Biała Gruba w unikatowy sposób łączy również kuchnię roślinną z daniami śląskimi. W karcie obok tradycyjnego żuru znajdziemy żur wegański z wędzonym tofu; jest szpajza na białku z ciecierzycy, a kluski w wersji wegańskiej zaskakują czarnym kolorem, dzięki użyciu węgla spożywczego. – Pamiętamy też o fanach kuchni mięsnej. Również oni nie będą zawiedzeni, kosztując tatara, roladę czy kaczkę – dodaje Jurkiewicz.
– Doświadczenie gastronomiczne zebraliśmy w ramach projektu „7 miliardów Innych Cafe”, który był 30 dniową kawiarnią pop-up – mówi Martyna Jarząb, współwłaścielka. – O ile wtedy serwowaliśmy przysmaki pochodzące z lokalnych piekarni, teraz wszystko samodzielnie opracowują i gotują nasi kucharze.
Mocną stroną nowego lokalu jest wystrój. Za jego projekt odpowiadał Grzegorz Layer – architekt znany ze współpracy z marką Gryfnie i katowickim projektem Plac na Glanc. Podstawą zamysłu jest koncepcja odwrócenia kolorów i zastąpienia czerni węgla kolorem białym. Stąd białe ściany i stoły. Można tu też dostrzec silną inspirację estetyką industrialną, a jedyną wyróżniającą się barwą jest kolor zielony, który funkcjonuje w kopalniach przy konserwacji maszyn, w hali zbornej czy w pióropuszu czako.
Do Białej Gruby można wybrać się całą rodziną. Funkcjonuje tam przestrzeń przygotowana specjalnie dla dzieci, nazywana Bajtel Areną, w której rodzice będą mogli w soboty skorzystać ze wsparcia animatorek. Dla najmłodszych dodatkowo przygotowano odpowiednie dania, jak alegraupa (delikatny bulion), kopytka ze szpinakiem czy naleśniki. Czas rodzinnej celebry to także Ślonski Łobiod, na który Biała Gruba zaprasza w każdą niedzielę od godziny 13.00. Trzeba jednak zarezerwować miejsce dla siebie i swoich najbliższych.

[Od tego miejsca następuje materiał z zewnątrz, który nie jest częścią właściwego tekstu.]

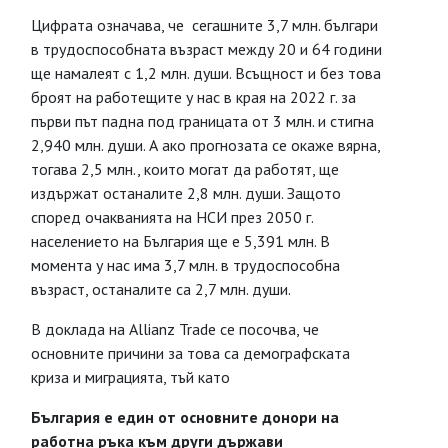
Цифрата означава, че сегашните 3,7 млн. българи
в трудоспособната възраст между 20 и 64 години
ще намалеят с 1,2 млн. души. Всъщност и без това
броят на работещите у нас в края на 2022 г. за
първи път падна под границата от 3 млн. и стигна
2,940 млн. души. А ако прогнозата се окаже вярна,
тогава 2,5 млн., които могат да работят, ще
издържат останалите 2,8 млн. души. Защото
според очакванията на НСИ през 2050 г.
населението на България ще е 5,391 млн. В
момента у нас има 3,7 млн. в трудоспособна
възраст, останалите са 2,7 млн. души.
В доклада на Allianz Trade се посочва, че
основните причини за това са демографската
криза и миграцията, тъй като
България е един от основните донори на
работна ръка към други държави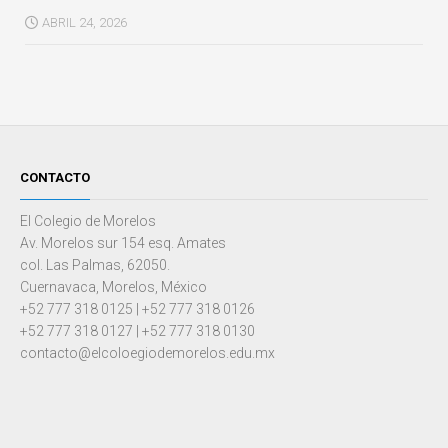
ABRIL 24, 2026
CONTACTO
El Colegio de Morelos
Av. Morelos sur 154 esq. Amates
col. Las Palmas, 62050.
Cuernavaca, Morelos, México
+52 777 318 0125 | +52 777 318 0126
+52 777 318 0127 | +52 777 318 0130
contacto@elcoloegiodemorelos.edu.mx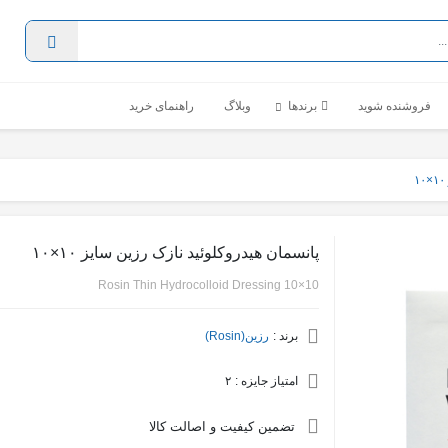
فروشنده شوید
برندها
وبلاگ
راهنمای خرید
پانسمان هیدروکلوئید نازک رزین سایز ۱۰×۱۰
Rosin Thin Hydrocolloid Dressing 10×10
برند :
رزین(Rosin)
امتیاز جایزه :
۲
تضمین کیفیت و اصالت کالا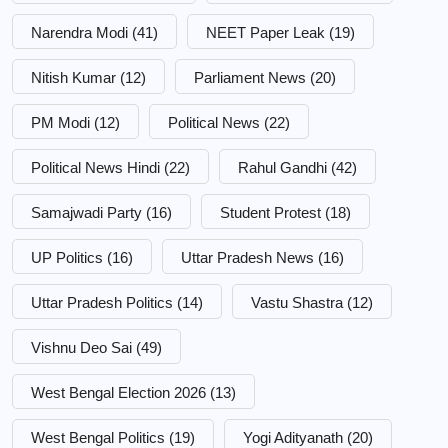
Narendra Modi
(41)
NEET Paper Leak
(19)
Nitish Kumar
(12)
Parliament News
(20)
PM Modi
(12)
Political News
(22)
Political News Hindi
(22)
Rahul Gandhi
(42)
Samajwadi Party
(16)
Student Protest
(18)
UP Politics
(16)
Uttar Pradesh News
(16)
Uttar Pradesh Politics
(14)
Vastu Shastra
(12)
Vishnu Deo Sai
(49)
West Bengal Election 2026
(13)
West Bengal Politics
(19)
Yogi Adityanath
(20)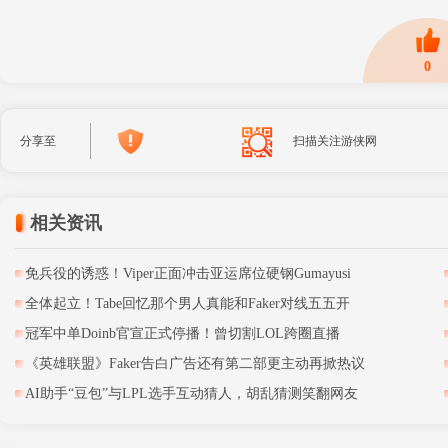
0
分享至
扫描关注游侠网
相关资讯
免兵役的诱惑！Viper正面冲击亚运席位硬钢Gumayusi
全体起立！Tabe回忆那个男人真能和Faker对线五五开
冠军中单Doinb官宣正式停播！曾切割LOL跨圈直播
《英雄联盟》Faker告白广告还有第二部更主动再掀热议
AI助手“豆包”与LPL选手互动猜人，胡乱猜测笑翻网友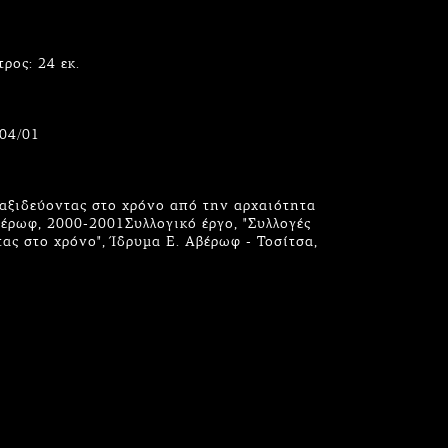
τρος: 24 εκ.
/04/01
αξιδεύοντας στο χρόνο από την αρχαιότητα
έρωφ, 2000-2001Συλλογικό έργο, "Συλλογές
ας στο χρόνο", Ίδρυμα Ε. Αβέρωφ - Τοσίτσα,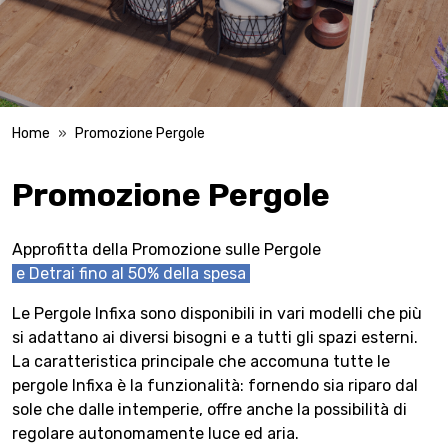
Home
Promozione Pergole
Promozione Pergole
Approfitta della Promozione sulle Pergole
e Detrai fino al 50% della spesa
Le Pergole Infixa sono disponibili in vari modelli che più
si adattano ai diversi bisogni e a tutti gli spazi esterni.
La caratteristica principale che accomuna tutte le
pergole Infixa è la funzionalità: fornendo sia riparo dal
sole che dalle intemperie, offre anche la possibilità di
regolare autonomamente luce ed aria.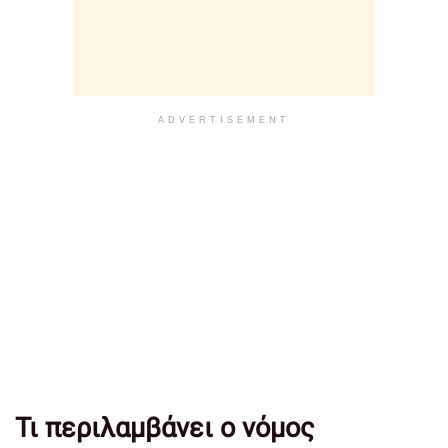
ADVERTISEMENT
Τι περιλαμβάνει ο νόμος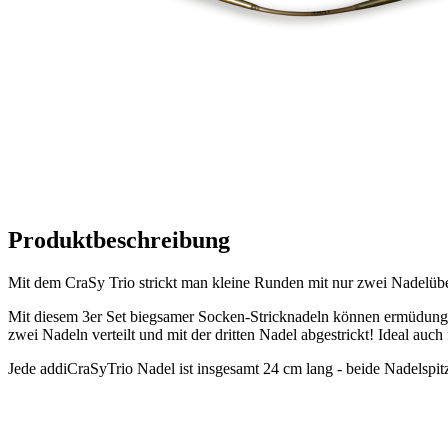
Produktbeschreibung
Mit dem CraSy Trio strickt man kleine Runden mit nur zwei Nadelüber
Mit diesem 3er Set biegsamer Socken-Stricknadeln können ermüdungsfre
zwei Nadeln verteilt und mit der dritten Nadel abgestrickt! Ideal a
Jede addiCraSyTrio Nadel ist insgesamt 24 cm lang - beide Nadelspit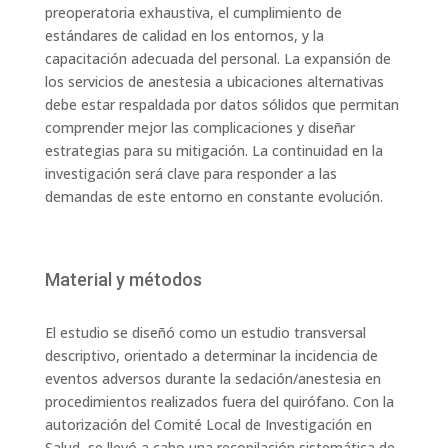
preoperatoria exhaustiva, el cumplimiento de
estándares de calidad en los entornos, y la
capacitación adecuada del personal. La expansión de
los servicios de anestesia a ubicaciones alternativas
debe estar respaldada por datos sólidos que permitan
comprender mejor las complicaciones y diseñar
estrategias para su mitigación. La continuidad en la
investigación será clave para responder a las
demandas de este entorno en constante evolución.
Material y métodos
El estudio se diseñó como un estudio transversal
descriptivo, orientado a determinar la incidencia de
eventos adversos durante la sedación/anestesia en
procedimientos realizados fuera del quirófano. Con la
autorización del Comité Local de Investigación en
Salud, se llevó a cabo una recopilación sistemática de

Ideę miejsca oddaje nazwa restauracji. – Nasi rodzice pracowali bądź wciąż pracują na kopalniach lub w przedsiębiorstwach związanych z branżą węglową. Same Mysłowice po II wojnie światowej funkcjonowały głównie dzięki kopalniom. Dzisiaj to uległo zmianie, natomiast górnicze korzenie wciąż są dla nas istotne – dopowiada Jarząb. – Stąd w nazwie „gruba” (po śląsku kopalnia). „Białą”, a nie biołą dodaliśmy z premedytacją i sygnalizuje zestawienie różnych światów, w którym nawiązanie do górnictwa i Śląska zawsze będzie wysuwane na plan pierwszy.
W Białej Grubie znajdziemy również sklep ze śląskim dizajnem i pamiątkami z regionu, a nawet z dobrą książką, w tym z tytułami dla dzieci. Oprócz tego na pułkach jest Sadza Soup (czarne mydło), płyty Wydawnictwa Falami, biżuteria z węgla, pamiątkowe koszulki, kubki i inne artefakty związane ze Śląskiem i Mysłowicami.